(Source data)
BEGIN

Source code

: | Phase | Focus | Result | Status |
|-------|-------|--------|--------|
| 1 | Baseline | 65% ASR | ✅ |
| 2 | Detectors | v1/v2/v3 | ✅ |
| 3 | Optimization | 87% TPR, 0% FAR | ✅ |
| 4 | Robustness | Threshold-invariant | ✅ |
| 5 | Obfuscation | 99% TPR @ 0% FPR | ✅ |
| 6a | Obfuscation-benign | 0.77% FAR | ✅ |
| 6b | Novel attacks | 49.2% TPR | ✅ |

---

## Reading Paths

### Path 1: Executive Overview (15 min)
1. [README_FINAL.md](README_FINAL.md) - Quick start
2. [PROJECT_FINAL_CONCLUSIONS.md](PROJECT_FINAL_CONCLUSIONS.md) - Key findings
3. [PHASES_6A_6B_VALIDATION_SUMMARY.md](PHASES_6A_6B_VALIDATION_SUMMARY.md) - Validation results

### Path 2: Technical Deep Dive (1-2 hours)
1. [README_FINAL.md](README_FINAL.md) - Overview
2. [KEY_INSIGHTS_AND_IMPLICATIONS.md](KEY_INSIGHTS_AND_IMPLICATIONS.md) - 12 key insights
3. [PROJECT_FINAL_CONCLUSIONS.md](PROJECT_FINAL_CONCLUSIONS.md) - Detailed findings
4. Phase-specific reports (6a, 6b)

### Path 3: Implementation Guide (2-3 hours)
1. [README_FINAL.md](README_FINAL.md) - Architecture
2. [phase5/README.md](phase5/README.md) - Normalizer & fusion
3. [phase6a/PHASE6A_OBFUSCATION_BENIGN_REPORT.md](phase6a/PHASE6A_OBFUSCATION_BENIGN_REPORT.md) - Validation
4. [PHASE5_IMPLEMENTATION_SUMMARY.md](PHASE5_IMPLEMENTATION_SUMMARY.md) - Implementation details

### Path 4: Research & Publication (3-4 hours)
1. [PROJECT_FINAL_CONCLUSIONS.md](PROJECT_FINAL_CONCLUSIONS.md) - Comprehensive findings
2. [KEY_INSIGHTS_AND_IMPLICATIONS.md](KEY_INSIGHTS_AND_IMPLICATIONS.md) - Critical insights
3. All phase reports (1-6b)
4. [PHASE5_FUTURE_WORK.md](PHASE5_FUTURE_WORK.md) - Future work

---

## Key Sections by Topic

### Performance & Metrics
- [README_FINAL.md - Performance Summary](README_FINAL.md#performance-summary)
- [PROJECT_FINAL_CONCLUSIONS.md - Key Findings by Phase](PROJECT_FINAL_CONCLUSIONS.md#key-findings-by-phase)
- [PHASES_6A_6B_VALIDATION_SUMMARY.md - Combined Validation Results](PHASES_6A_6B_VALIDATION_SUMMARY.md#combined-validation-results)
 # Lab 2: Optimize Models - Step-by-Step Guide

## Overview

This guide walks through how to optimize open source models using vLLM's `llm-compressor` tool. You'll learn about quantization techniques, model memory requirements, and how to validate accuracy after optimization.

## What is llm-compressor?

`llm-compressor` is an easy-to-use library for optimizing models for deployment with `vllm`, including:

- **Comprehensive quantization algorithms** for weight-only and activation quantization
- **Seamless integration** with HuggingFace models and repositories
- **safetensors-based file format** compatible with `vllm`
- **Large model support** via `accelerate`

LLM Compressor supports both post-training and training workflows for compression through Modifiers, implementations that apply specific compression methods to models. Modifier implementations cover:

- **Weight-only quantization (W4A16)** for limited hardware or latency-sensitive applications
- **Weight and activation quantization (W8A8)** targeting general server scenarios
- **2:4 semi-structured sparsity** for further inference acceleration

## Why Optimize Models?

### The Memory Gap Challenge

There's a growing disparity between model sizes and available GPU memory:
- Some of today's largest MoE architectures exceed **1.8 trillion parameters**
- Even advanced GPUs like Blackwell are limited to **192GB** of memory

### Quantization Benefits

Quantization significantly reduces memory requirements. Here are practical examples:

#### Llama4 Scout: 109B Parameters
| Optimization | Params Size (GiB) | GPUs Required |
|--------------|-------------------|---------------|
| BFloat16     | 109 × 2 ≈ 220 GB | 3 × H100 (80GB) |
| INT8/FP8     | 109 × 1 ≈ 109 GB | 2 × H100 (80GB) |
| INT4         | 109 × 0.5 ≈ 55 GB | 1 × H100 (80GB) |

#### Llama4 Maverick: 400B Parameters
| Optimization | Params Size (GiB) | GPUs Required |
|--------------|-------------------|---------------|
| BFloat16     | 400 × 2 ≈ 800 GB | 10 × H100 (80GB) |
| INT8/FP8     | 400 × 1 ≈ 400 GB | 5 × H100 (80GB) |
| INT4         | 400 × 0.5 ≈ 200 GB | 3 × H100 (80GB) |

END

**Goal of the exercise**: As listed above, the lines from the line with "0.77% FAR | ✅ |" to the line with "- [PROJECT_FINAL_CONCLUSIONS.md - Key" are to be echoed exactly, with both ends included and nothing added.

**Expected output**:
| 6a | Obfuscation-benign | 0.77% FAR | ✅ |
| 6b | Novel attacks | 49.2% TPR | ✅ |

---

## Reading Paths

### Path 1: Executive Overview (15 min)
1. [README_FINAL.md](README_FINAL.md) - Quick start
2. [PROJECT_FINAL_CONCLUSIONS.md](PROJECT_FINAL_CONCLUSIONS.md) - Key findings
3. [PHASES_6A_6B_VALIDATION_SUMMARY.md](PHASES_6A_6B_VALIDATION_SUMMARY.md) - Validation results

### Path 2: Technical Deep Dive (1-2 hours)
1. [README_FINAL.md](README_FINAL.md) - Overview
2. [KEY_INSIGHTS_AND_IMPLICATIONS.md](KEY_INSIGHTS_AND_IMPLICATIONS.md) - 12 key insights
3. [PROJECT_FINAL_CONCLUSIONS.md](PROJECT_FINAL_CONCLUSIONS.md) - Detailed findings
4. Phase-specific reports (6a, 6b)

### Path 3: Implementation Guide (2-3 hours)
1. [README_FINAL.md](README_FINAL.md) - Architecture
2. [phase5/README.md](phase5/README.md) - Normalizer & fusion
3. [phase6a/PHASE6A_OBFUSCATION_BENIGN_REPORT.md](phase6a/PHASE6A_OBFUSCATION_BENIGN_REPORT.md) - Validation
4. [PHASE5_IMPLEMENTATION_SUMMARY.md](PHASE5_IMPLEMENTATION_SUMMARY.md) - Implementation details

### Path 4: Research & Publication (3-4 hours)
1. [PROJECT_FINAL_CONCLUSIONS.md](PROJECT_FINAL_CONCLUSIONS.md) - Comprehensive findings
2. [KEY_INSIGHTS_AND_IMPLICATIONS.md](KEY_INSIGHTS_AND_IMPLICATIONS.md) - Critical insights
3. All phase reports (1-6b)
4. [PHASE5_FUTURE_WORK.md](PHASE5_FUTURE_WORK.md) - Future work

---

## Key Sections by Topic

### Performance & Metrics
- [README_FINAL.md - Performance Summary](README_FINAL.md#performance-summary)
- [PROJECT_FINAL_CONCLUSIONS.md - Key Findings by Phase](PROJECT_FINAL_CONCLUSIONS.md#key-findings-by-phase)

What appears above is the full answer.